Pleins feux sur le corps professoral en sciences infirmières à l’Université McGill : Caroline Marchionni

En direct 2019

Par Oscar Morales Lopez, École des sciences infirmières Ingram

Notre corps professoral est l’âme de l’École des sciences infirmières Ingram (ÉSII). Découvrez nos pédagogues mcgillois grâce aux portraits de cette chronique. Voici Caroline Marchionni, inf., M. Sc. A., qui raconte sa passion entre autres pour le transfert des connaissances. La diplômée mcgilloise a d’abord travaillé en neurochirurgie, avant de devenir courtière de connaissances au Bureau de soutien à la transition du Centre universitaire de santé McGill. Celle qui s’investit en enseignement au premier cycle depuis 2007 assume un poste à temps plein depuis août 2016.

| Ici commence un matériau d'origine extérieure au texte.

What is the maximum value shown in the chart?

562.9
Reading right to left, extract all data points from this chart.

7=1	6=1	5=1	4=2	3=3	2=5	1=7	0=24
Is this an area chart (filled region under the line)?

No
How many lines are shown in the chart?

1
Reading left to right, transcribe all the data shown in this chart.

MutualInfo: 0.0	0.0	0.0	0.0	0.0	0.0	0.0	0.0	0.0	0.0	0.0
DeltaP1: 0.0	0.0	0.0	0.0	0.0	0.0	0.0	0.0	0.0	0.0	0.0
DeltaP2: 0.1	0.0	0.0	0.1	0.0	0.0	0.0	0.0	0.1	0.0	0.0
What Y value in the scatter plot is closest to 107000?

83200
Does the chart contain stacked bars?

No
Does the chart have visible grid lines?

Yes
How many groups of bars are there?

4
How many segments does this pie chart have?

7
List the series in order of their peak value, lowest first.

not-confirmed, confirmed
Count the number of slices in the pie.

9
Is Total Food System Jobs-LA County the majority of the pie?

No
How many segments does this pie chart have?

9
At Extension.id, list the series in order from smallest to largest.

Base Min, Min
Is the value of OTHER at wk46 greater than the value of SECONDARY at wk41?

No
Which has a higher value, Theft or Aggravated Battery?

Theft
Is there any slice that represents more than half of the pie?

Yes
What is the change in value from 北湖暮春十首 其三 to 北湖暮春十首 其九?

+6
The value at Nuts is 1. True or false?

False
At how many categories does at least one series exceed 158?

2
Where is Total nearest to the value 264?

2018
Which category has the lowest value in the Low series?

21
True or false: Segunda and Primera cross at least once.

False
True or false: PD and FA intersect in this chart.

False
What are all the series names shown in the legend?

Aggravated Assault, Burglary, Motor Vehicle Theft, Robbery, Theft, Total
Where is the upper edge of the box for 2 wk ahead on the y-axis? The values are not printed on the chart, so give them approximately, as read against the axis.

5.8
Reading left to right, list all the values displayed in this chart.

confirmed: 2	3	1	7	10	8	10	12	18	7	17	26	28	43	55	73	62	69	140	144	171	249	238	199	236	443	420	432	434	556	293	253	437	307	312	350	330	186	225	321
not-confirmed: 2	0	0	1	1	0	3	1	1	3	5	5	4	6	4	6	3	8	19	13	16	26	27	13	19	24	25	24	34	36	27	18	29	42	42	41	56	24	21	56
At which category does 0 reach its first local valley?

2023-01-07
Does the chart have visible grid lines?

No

Pourquoi avez-vous choisi de devenir infirmière?

Je suis arrivée de façon détournée aux sciences infirmières. Au terme d’un baccalauréat avec spécialisation en psychologie et d’une maîtrise en administration, je suis tombée sur le programme d’admission directe en sciences infirmières à McGill. C’était la discipline de ma colocataire de l’époque et la diversité des sujets d’étude m’intriguait. Vu mes antécédents en administration, j’ai axé mon projet de recherche pour ma maîtrise sur le changement organisationnel dans les services de santé et sur les obstacles à la mise en œuvre de nouvelles pratiques. J’ai été attirée par le nombre de rôles du personnel infirmier, que ce soit d’un point de vue clinique, administratif et pédagogique.

Quel est votre domaine de compétence ou votre spécialisation, et pourquoi?

J’ai fait mes premiers pas en neurochirurgie, tout simplement parce que l’Hôpital neurologique de Montréal était le seul site du CUSM à être climatisé! Après huit ans en courtage de connaissances au Bureau de soutien à la transition durant le projet de réaménagement du CUSM, j’ai travaillé à temps partiel en radio-oncologie. Je m’ennuyais de me consacrer à des patients! Je m’occupe maintenant de soins palliatifs ambulatoires. C’est parfois difficile, mais chaque patient a un vécu complexe d’où émane une résilience dans l’épreuve d’une maladie incurable. Le fait de conjuguer la pratique clinique et l’enseignement me fournit des exemples concrets pour mes étudiants et un éclairage important sur les réalités du système de soins de santé du Québec.

Qu’est-ce qui vous a motivée à faire partie du corps professoral de l’ÉSII?

J’ai toujours enseigné, à commencer par la natation à des bambins de trois ans. Après mon programme de maîtrise d’admission directe, j’ai suivi un cours magistral à l’ÉSII et mon avenir s’est enfin profilé. L’enseignement permet de porter plusieurs casquettes, mais je reste avant tout une conseillère et un guide pour mes étudiants. Je les aide à jeter les bases pour progresser et s’épanouir comme professionnels de la santé. Lorsque mes étudiants deviennent mes collègues à la clinique, ça me remplit de fierté. Lors de mon embauche en 2016, je savais que j’avais trouvé mon nouveau port d’attache professionnel à l’ÉSII.

Qu’est-ce qui vous plaît le plus dans votre travail?

J’aime surtout pouvoir être créative et piloter des innovations pour le programme en sciences infirmières. Avec Mélanie Gauthier, une collègue de l’ÉSII et une de mes ex-étudiantes, nous sommes en train de mettre au point une meilleure façon d’enseigner l’accès vasculaire et la perfusion aux étudiants du programme d’admission directe. Le besoin se faisait sentir et on nous a accordé la latitude pour concevoir de meilleures méthodes d’enseignement.

Qu’aimeriez-vous faire connaître de la profession infirmière de façon générale?

Le personnel infirmier sait manier l’humour avec brio et plus rien ne le surprend.